- WHAT THIS TASK INVOLVES -
Quote the entries below from the line with "right knee: (245, 194)" through the line with "right shoulder: (659, 324)", both ends included, and only those lines.

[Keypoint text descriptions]

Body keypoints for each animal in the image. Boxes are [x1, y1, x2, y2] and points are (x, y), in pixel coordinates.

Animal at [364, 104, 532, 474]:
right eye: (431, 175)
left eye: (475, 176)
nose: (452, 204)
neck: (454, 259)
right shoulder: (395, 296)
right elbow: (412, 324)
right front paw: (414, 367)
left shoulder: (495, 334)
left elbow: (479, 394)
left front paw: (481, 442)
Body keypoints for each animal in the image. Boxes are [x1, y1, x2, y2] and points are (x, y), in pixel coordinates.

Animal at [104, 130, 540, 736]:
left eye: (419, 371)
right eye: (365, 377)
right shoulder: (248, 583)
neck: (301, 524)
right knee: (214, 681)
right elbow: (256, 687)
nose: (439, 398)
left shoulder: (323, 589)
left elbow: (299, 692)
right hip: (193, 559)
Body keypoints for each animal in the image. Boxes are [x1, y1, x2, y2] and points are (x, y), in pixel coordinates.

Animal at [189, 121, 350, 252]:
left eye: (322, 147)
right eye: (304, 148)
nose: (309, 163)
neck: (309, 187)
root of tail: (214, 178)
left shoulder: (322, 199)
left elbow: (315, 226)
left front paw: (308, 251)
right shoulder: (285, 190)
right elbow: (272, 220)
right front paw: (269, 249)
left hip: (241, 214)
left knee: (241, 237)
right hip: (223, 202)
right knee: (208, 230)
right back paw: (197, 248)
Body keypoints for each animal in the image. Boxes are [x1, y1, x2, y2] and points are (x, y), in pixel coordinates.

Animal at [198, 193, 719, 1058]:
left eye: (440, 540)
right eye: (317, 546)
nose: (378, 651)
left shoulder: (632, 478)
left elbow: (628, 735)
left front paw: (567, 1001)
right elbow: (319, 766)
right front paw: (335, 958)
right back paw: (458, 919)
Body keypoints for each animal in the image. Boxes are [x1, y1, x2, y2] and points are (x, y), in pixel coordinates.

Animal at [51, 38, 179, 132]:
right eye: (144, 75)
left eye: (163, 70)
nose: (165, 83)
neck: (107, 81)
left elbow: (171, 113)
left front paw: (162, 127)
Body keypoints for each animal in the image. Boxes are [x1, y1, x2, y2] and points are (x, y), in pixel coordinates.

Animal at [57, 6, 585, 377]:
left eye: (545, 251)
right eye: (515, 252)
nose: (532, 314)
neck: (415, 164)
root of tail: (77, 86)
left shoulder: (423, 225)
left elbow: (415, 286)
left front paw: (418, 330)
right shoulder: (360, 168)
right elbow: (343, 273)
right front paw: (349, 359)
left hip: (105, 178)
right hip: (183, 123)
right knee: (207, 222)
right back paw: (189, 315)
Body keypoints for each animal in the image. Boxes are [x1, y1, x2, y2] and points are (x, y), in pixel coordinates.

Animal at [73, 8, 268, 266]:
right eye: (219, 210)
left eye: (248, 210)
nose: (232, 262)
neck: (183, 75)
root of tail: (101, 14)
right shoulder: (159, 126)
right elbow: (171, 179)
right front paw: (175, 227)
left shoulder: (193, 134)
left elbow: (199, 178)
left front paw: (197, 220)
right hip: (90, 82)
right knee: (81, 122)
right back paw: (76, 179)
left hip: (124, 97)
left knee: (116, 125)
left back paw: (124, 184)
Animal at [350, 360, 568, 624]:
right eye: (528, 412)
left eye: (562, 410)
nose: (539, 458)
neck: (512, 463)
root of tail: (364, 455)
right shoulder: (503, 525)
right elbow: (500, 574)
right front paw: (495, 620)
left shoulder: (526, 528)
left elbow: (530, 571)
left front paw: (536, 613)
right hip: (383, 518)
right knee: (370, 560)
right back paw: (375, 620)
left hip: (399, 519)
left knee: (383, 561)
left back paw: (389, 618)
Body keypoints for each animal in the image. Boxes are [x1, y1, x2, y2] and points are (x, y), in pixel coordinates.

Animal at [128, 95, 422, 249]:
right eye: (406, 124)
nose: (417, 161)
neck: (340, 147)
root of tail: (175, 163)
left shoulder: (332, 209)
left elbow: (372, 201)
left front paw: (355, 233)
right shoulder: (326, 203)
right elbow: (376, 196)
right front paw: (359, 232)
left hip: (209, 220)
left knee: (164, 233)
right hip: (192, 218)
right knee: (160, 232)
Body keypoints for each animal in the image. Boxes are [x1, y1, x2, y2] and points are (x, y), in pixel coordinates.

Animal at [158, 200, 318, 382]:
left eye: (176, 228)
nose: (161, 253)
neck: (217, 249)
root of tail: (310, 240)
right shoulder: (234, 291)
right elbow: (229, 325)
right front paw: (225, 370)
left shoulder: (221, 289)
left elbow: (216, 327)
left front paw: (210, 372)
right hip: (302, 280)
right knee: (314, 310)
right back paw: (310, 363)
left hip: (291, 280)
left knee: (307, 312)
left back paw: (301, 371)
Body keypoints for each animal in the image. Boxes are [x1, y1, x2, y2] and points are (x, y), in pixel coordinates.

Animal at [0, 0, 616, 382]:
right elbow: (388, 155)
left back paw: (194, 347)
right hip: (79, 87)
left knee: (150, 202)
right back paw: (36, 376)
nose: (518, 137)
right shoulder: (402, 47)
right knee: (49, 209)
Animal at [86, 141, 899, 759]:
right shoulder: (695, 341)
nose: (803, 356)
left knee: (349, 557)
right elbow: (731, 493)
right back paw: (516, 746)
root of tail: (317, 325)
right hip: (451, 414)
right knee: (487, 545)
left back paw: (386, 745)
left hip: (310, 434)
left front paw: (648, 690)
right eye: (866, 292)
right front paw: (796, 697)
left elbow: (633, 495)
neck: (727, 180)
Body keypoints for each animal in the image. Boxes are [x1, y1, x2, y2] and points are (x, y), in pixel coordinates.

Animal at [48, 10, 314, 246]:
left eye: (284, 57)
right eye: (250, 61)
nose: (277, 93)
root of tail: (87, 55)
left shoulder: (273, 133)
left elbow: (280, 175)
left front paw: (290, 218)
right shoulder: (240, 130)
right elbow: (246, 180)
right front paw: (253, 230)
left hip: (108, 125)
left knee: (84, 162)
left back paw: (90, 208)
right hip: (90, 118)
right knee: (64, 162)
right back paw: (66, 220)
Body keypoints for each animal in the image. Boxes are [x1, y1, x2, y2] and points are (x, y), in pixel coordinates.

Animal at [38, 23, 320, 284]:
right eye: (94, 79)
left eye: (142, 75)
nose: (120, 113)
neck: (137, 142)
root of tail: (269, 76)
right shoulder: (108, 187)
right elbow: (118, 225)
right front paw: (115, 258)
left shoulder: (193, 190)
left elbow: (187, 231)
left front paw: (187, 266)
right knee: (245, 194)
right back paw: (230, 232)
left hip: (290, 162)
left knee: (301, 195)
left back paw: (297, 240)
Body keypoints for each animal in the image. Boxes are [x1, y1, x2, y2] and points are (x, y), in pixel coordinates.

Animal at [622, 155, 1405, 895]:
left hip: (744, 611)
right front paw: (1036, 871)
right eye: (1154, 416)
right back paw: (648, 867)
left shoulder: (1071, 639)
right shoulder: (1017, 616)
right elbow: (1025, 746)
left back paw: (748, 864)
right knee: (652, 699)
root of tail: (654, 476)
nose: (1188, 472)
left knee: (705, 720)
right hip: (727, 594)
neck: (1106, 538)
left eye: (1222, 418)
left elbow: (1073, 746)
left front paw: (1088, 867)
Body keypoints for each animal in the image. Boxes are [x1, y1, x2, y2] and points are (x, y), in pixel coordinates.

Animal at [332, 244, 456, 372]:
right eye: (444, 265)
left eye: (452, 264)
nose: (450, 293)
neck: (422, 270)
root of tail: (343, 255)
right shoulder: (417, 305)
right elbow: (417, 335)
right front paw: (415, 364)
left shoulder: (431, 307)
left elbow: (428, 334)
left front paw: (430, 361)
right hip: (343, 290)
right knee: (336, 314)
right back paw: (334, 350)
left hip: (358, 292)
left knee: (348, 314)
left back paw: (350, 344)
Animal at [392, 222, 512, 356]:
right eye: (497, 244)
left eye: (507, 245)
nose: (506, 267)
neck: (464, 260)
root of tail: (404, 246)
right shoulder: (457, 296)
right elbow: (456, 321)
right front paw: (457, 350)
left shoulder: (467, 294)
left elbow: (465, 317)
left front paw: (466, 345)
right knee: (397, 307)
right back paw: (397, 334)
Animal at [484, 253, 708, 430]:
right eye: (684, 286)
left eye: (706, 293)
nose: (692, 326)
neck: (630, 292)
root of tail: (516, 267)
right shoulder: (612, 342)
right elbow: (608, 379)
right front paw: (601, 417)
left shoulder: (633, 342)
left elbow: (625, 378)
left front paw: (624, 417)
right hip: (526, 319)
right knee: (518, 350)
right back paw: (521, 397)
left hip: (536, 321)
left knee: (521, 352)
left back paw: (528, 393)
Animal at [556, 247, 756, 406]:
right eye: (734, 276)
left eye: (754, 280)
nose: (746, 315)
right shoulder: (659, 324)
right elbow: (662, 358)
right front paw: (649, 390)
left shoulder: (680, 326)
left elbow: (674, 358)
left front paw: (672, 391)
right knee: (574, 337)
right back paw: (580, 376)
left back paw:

- ANSWER TO THE PROBLEM -
right knee: (245, 194)
right back paw: (230, 232)
left hip: (290, 162)
left knee: (301, 195)
left back paw: (297, 240)
Body keypoints for each animal in the image. Boxes are [x1, y1, x2, y2] and points are (x, y), in pixel coordinates.

Animal at [622, 155, 1405, 895]:
left hip: (744, 611)
right front paw: (1036, 871)
right eye: (1154, 416)
right back paw: (648, 867)
left shoulder: (1071, 639)
right shoulder: (1017, 616)
right elbow: (1025, 746)
left back paw: (748, 864)
right knee: (652, 699)
root of tail: (654, 476)
nose: (1188, 472)
left knee: (705, 720)
right hip: (727, 594)
neck: (1106, 538)
left eye: (1222, 418)
left elbow: (1073, 746)
left front paw: (1088, 867)
Body keypoints for each animal in the image. Boxes are [x1, y1, x2, y2] and points are (x, y), in pixel coordinates.

Animal at [332, 244, 456, 372]:
right eye: (444, 265)
left eye: (452, 264)
nose: (450, 293)
neck: (422, 270)
root of tail: (343, 255)
right shoulder: (417, 305)
right elbow: (417, 335)
right front paw: (415, 364)
left shoulder: (431, 307)
left elbow: (428, 334)
left front paw: (430, 361)
right hip: (343, 290)
right knee: (336, 314)
right back paw: (334, 350)
left hip: (358, 292)
left knee: (348, 314)
left back paw: (350, 344)
Animal at [392, 222, 512, 356]:
right eye: (497, 244)
left eye: (507, 245)
nose: (506, 267)
neck: (464, 260)
root of tail: (404, 246)
right shoulder: (457, 296)
right elbow: (456, 321)
right front paw: (457, 350)
left shoulder: (467, 294)
left elbow: (465, 317)
left front paw: (466, 345)
right knee: (397, 307)
right back paw: (397, 334)
Animal at [484, 253, 708, 430]:
right eye: (684, 286)
left eye: (706, 293)
nose: (692, 326)
neck: (630, 292)
root of tail: (516, 267)
right shoulder: (612, 342)
right elbow: (608, 379)
right front paw: (601, 417)
left shoulder: (633, 342)
left elbow: (625, 378)
left front paw: (624, 417)
right hip: (526, 319)
right knee: (518, 350)
right back paw: (521, 397)
left hip: (536, 321)
left knee: (521, 352)
left back paw: (528, 393)
Animal at [556, 247, 756, 406]:
right eye: (734, 276)
left eye: (754, 280)
nose: (746, 315)
right shoulder: (659, 324)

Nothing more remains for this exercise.